Seeing the wine, he grabbed the corkscrew and put his energy into a practical task. “I suppose if you can find amusement in our strange predicament, I can learn tolerance. Some,” he admitted reluctantly. “I am not, on the whole, a tolerant man.”
She located the wineglasses. “I, on the other hand, am very tolerant and simple. You are doing your best to confuse me and succeeding. I am not accustomed to that.”
“You are accustomed to outwitting every man who crosses your path,” he argued, popping the cork and pouring the wine. “You may do it with artlessness and beauty, but you use your wiles deliberately. Men can fight with words and fists, but they cannot fight winsome looks.”
He thought her beautiful? Jocelyn touched her sorry excuse for a nose and hid her smile of delight. He thought her
beautiful.
And that she could outwit men! Well, maybe she did that a bit. But she would not let his flattery go to her head.
“Men fight women’s wiles all the time,” she argued. “Viscount Pig was never swayed by tears or pity. I think it may only be gallant gentlemen who are swayed by wiles. Not that I admit to having any,” she added hastily.
“Then let us simply say you are a formidable opponent.” Mr. Montague lifted his glass to hers in salute.
Fascinated by his perception of her, she finally dared to settle on the ground when he gestured for her to sit opposite where he lay.
“I fear I was spoiled by my father’s political salons.
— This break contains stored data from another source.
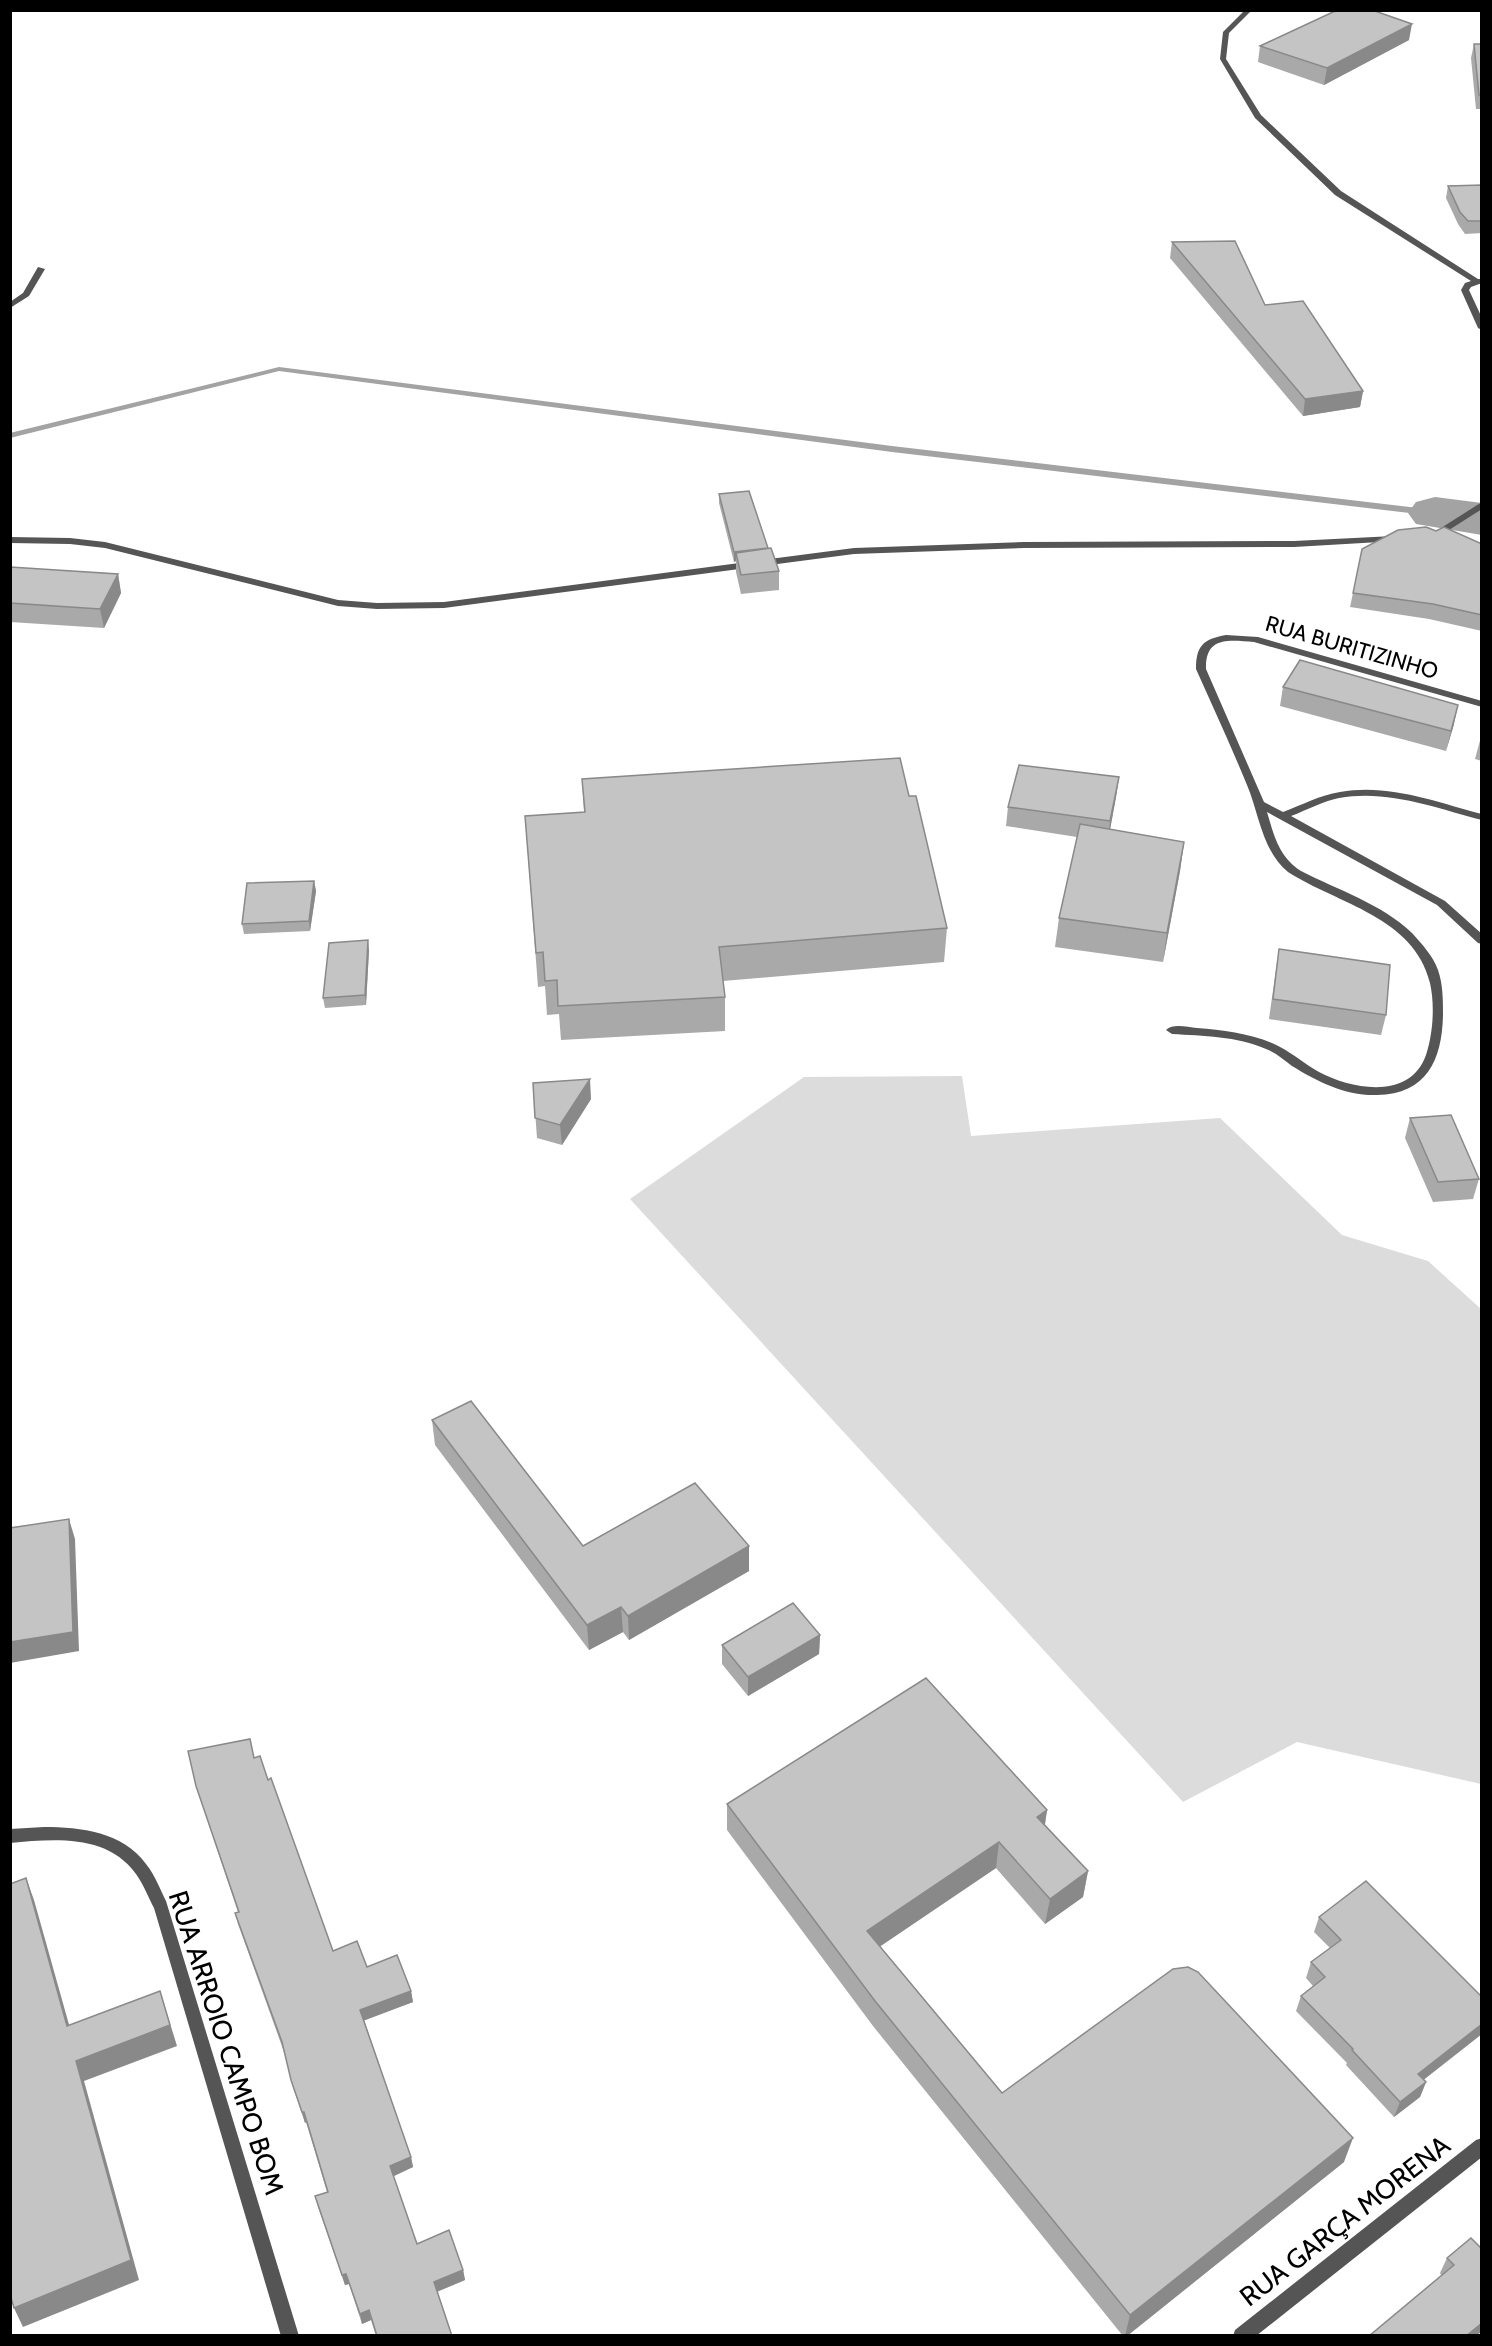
<svg xmlns="http://www.w3.org/2000/svg" width="1492" height="2346" font-family="Cabin,sans-serif">
<style>
.green{fill:#dcdcdc}
.lines{fill:none;stroke-linecap:round;stroke-linejoin:round}
.stream{fill:#a3a3a3;fill-rule:evenodd}
.river{fill:#a3a3a3;fill-rule:evenodd}
.street{fill:#555;fill-rule:evenodd}
.wall{fill:#a9a9a9}
.shaded-wall{fill:#898989}
.building{fill:#c4c4c4;stroke:#898989;stroke-width:1.5}
.labels{text-anchor:middle;stroke-width:4.5;stroke-linejoin:round;paint-order:stroke}
.street-label{font-size:22px;fill:#000;stroke:#fff}
.near-street-label{font-size:27px;fill:#000;stroke:#fff}
</style>
<rect width="100%" height="100%" fill="#fff"/>
<!-- green -->
<path class="green" d="M962,1076L971,1136L1220,1118L1342,1235L1428,1261L1481,1309V1784L1297,1742L1183,1802L630,1199L804,1077Z"/>
<g class="lines">
<!-- stream -->
<path class="stream" d="M279,367L892,446L1435,510L1439,513L1435,516L892,452L279,371L10,438V433Z"/>
<!-- river -->
<path class="river" d="M1435,497L1482,503V535L1416,524L1408,513L1416,502Z"/>
<!-- street -->
<g class="street">
<path d="M1245,10H1252L1229,33L1226,59L1261,115L1341,191L1478,279H1482V283L1471,287L1469,290L1482,318V330L1478,328L1461,290L1465,283L1471,281L1335,195L1255,118L1220,59L1223,32Z"/>
<path d="M38,267L45,269L29,296L10,308V302L23,293Z"/>
<path d="M1482,502V509L1438,537L1435,538L1430,535Z"/>
<path d="M1394,536L1397,537V541L1294,547L1024,548L854,554L444,608L377,609L338,606L105,548L70,544L10,543V537L70,538L105,542L338,600L377,603L444,602L854,548L1024,542L1294,541Z"/>
<path d="M1226,635L1258,637L1482,701V707L1254,642C1229,640 1205,636 1206,669L1264,802L1283,812C1302,805 1320,795 1340,792C1388,783 1436,802 1482,814V820C1436,808 1387,789 1339,798C1323,801 1307,810 1291,816L1445,901L1482,934V944L1478,943L1437,905L1267,812C1274,836 1279,857 1301,871C1338,890 1382,904 1412,933C1422,944 1433,956 1438,970C1443,985 1443,999 1443,1015C1442,1060 1427,1094 1377,1095C1346,1096 1318,1082 1292,1066C1284,1060 1276,1053 1266,1049C1237,1036 1203,1036 1172,1034L1166,1030C1173,1023 1187,1027 1197,1028C1222,1030 1248,1033 1272,1043C1289,1050 1303,1063 1319,1072C1351,1089 1410,1101 1426,1055C1433,1034 1435,1005 1430,983C1414,917 1338,904 1288,872C1262,851 1259,813 1247,785C1231,746 1213,707 1196,669C1196,646 1203,639 1226,635Z"/>
<path d="M44,1827C81,1827 123,1832 146,1864C155,1875 160,1889 166,1901L299,2336H281L154,1908C148,1897 144,1885 136,1874C107,1834 55,1839 10,1843V1829Z"/>
<path d="M1482,2138V2157L1256,2336H1233L1235,2330L1476,2140Z"/>
</g>
</g>
<!-- wall -->
<g class="wall">
<path d="M1409,40L1324,85L1258,62L1260,46Z"/>
<path d="M1474,44H1482V109H1476L1471,58Z"/>
<path d="M1482,185V233L1465,234L1458,224L1446,198L1448,186Z"/>
<path d="M1172,242L1265,305L1363,391L1360,407L1303,416L1170,258Z"/>
<path d="M719,494L768,548L779,571V590L741,594L736,572V561L734,562L719,503Z"/>
<path d="M1436,531L1482,544V631L1429,619L1350,607L1353,593Z"/>
<path d="M10,567L118,574L121,593L104,628L10,622Z"/>
<path d="M1283,687L1454,724L1446,751L1280,706Z"/>
<path d="M1482,733V761L1475,759Z"/>
<path d="M1119,777L1116,797L1110,829L1184,842L1180,871L1163,962L1055,947L1059,918L1077,837L1006,826L1008,807Z"/>
<path d="M582,779L909,796L947,928L944,962L723,981L725,997V1031L561,1040L559,1014L547,1015L545,986L538,987L525,816L584,812Z"/>
<path d="M314,881L316,891L310,931L244,934L242,924Z"/>
<path d="M1279,949L1386,1015L1381,1035L1269,1019L1276,969Z"/>
<path d="M369,950L366,1005L325,1008L323,998Z"/>
<path d="M533,1083L591,1099L562,1145L537,1138Z"/>
<path d="M1410,1118L1479,1179L1473,1199L1433,1202L1405,1138Z"/>
<path d="M432,1420L583,1546H749V1571L629,1640L623,1632L589,1650L435,1445Z"/>
<path d="M820,1635L819,1654L748,1696L722,1664V1645Z"/>
<path d="M254,1758L333,1951L367,1967L411,1991L413,2002L364,2020L411,2157L413,2167L393,2176L417,2244L463,2270L465,2280L437,2292L452,2336H376L371,2320L362,2324L349,2284L345,2285L318,2207L315,2196L327,2192L306,2122L305,2123L294,2090L284,2052L238,1924L235,1913L238,1912L196,1786Z"/>
<path d="M727,1804L1047,1810L1045,1825L1088,1871L1083,1897L1045,1924L996,1868L880,1946L1002,2093L1344,2162L1127,2336H1123L873,2026L727,1830Z"/>
<path d="M1366,1881L1423,2080L1426,2082L1420,2097L1394,2117L1346,2065L1347,2063L1296,2011L1301,1996L1313,1986L1306,1978L1311,1962L1330,1948L1314,1932L1319,1917Z"/>
<path d="M1482,2249V2331L1476,2336L1440,2273L1447,2258Z"/>
</g>
<!-- shaded-wall -->
<g class="shaded-wall">
<path d="M1412,24L1409,40L1324,85L1327,68Z"/>
<path d="M1363,391L1360,407L1303,416L1305,399Z"/>
<path d="M768,548V557L736,553V561L734,562V552Z"/>
<path d="M118,574L121,593L104,628L100,609Z"/>
<path d="M1458,705L1454,724L1446,751L1451,731Z"/>
<path d="M1119,777L1116,797L1108,841L1110,821Z"/>
<path d="M1184,842L1180,871L1163,962L1167,933Z"/>
<path d="M314,881L316,891L310,931L309,921Z"/>
<path d="M368,940L369,950L366,1005L365,995Z"/>
<path d="M590,1079L591,1099L562,1145L560,1125Z"/>
<path d="M69,1519L75,1539L79,1651L10,1663V1642Z"/>
<path d="M749,1546V1571L629,1640L628,1616Z"/>
<path d="M621,1607L623,1632L589,1650L587,1625Z"/>
<path d="M820,1635L819,1654L748,1696V1677Z"/>
<path d="M1047,1810L1043,1836L1037,1817Z"/>
<path d="M999,1842L996,1868L866,1956L867,1931Z"/>
<path d="M1088,1871L1083,1897L1045,1924L1050,1899Z"/>
<path d="M26,1878L34,1900L75,2046L67,2026Z"/>
<path d="M160,1991L177,2046L84,2081L139,2280L23,2327L14,2308L76,2061Z"/>
<path d="M411,1991L413,2002L363,2021L360,2010Z"/>
<path d="M1482,2024V2034L1412,2089L1418,2074Z"/>
<path d="M1426,2082L1420,2097L1394,2117L1400,2102Z"/>
<path d="M302,2112H304L306,2122L305,2123Z"/>
<path d="M1353,2138L1344,2162L1127,2336H1125L1130,2315Z"/>
<path d="M411,2157L413,2167L392,2177L390,2166Z"/>
<path d="M463,2270L465,2280L436,2292L434,2282Z"/>
<path d="M346,2274L349,2284L345,2285L342,2275Z"/>
<path d="M369,2310L371,2320L362,2324L360,2314Z"/>
<path d="M1482,2323V2331L1476,2336H1466Z"/>
</g>
<!-- building -->
<g class="building">
<path d="M1341,10H1372L1412,24L1327,68L1260,46L1333,12Z"/>
<path d="M1474,44H1482V95H1479Z"/>
<path d="M1482,185V221H1468L1460,212L1448,186Z"/>
<path d="M1235,241L1265,305L1303,301L1363,391L1305,399L1172,242Z"/>
<path d="M749,491L768,548L734,552L719,494Z"/>
<path d="M1426,527L1436,531L1444,527L1482,544V615L1433,604L1353,593L1362,549L1398,530Z"/>
<path d="M771,548L779,571L741,575L736,553Z"/>
<path d="M10,567L118,574L100,609L10,603Z"/>
<path d="M1300,660L1458,705L1451,731L1283,687Z"/>
<path d="M900,758L909,796H916L947,928L719,947L725,997L558,1006L557,980L545,981L543,952L536,953L525,816L585,812L582,779Z"/>
<path d="M1019,765L1119,777L1110,821L1008,807Z"/>
<path d="M1080,824L1184,842L1167,933L1059,918Z"/>
<path d="M314,881L309,921L242,924L247,883Z"/>
<path d="M368,940L365,995L323,998L329,943Z"/>
<path d="M1279,949L1390,965L1386,1015L1273,999Z"/>
<path d="M590,1079L560,1125L535,1118L533,1083Z"/>
<path d="M1451,1115L1479,1179L1438,1182L1410,1118Z"/>
<path d="M471,1401L583,1546L695,1483L749,1546L628,1616L621,1607L587,1625L432,1420Z"/>
<path d="M69,1519L73,1632L10,1642V1528Z"/>
<path d="M793,1603L820,1635L748,1677L722,1645Z"/>
<path d="M926,1678L1047,1810L1037,1817L1088,1871L1050,1899L999,1842L867,1931L1002,2093L1173,1969L1188,1967L1198,1972L1353,2138L1130,2315L875,2001L727,1804Z"/>
<path d="M250,1739L254,1758L260,1756L268,1780L271,1778L333,1951L357,1941L367,1967L397,1955L411,1991L360,2010L411,2157L390,2166L417,2244L449,2230L463,2270L434,2282L452,2336H377L369,2310L360,2314L346,2274L342,2275L315,2196L328,2192L304,2112H302L291,2080L282,2042L235,1913L239,1912L196,1786L188,1751Z"/>
<path d="M26,1878L67,2026L160,1991L170,2025L76,2061L131,2260L14,2308L10,2294V1884Z"/>
<path d="M1366,1881L1482,1997V2024L1418,2074L1426,2082L1400,2102L1352,2050L1353,2049L1301,1996L1325,1977L1311,1962L1341,1940L1319,1917Z"/>
<path d="M1471,2238L1482,2249V2323L1466,2336H1369L1454,2265L1447,2258Z"/>
</g>
<g class="labels">
<!-- street labels -->
<g class="street-label">
<text transform="translate(1352 647) rotate(16)" y="8">RUA BURITIZINHO</text>
</g>
<!-- near-street labels -->
<g class="near-street-label">
<text transform="translate(226 2043) rotate(72)" y="9">RUA ARROIO CAMPO BOM</text>
<text transform="translate(1345 2221) rotate(-38)" y="9">RUA GARÇA MORENA</text>
</g>
</g>
<!-- border -->
<rect width="1492" height="2346" fill="none" stroke="#000000" stroke-width="24"/>
</svg>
I acted as his hostess because my mother would not, but I was only a child. So I curtsied greetings and sang if my father asked it. I was not allowed to speak, but I learned a great deal from listening,” she explained, now that they had reached what she hoped was a higher level of understanding.
“Politics,” he said in disbelief, as if she’d suggested running nude and strewing feathers through the queen’s chambers. “I cannot imagine your interest.”
Well, she supposed understanding went only so far.
She tried not to stare too hard at broad shoulders bulging in tight superfine as he rested on one arm, but it was hard to drag her gaze away. She had a vague understanding that normal wedding nights involved sharing a bed and more than kisses. She tried to envision him without his clothes, and her cheeks heated.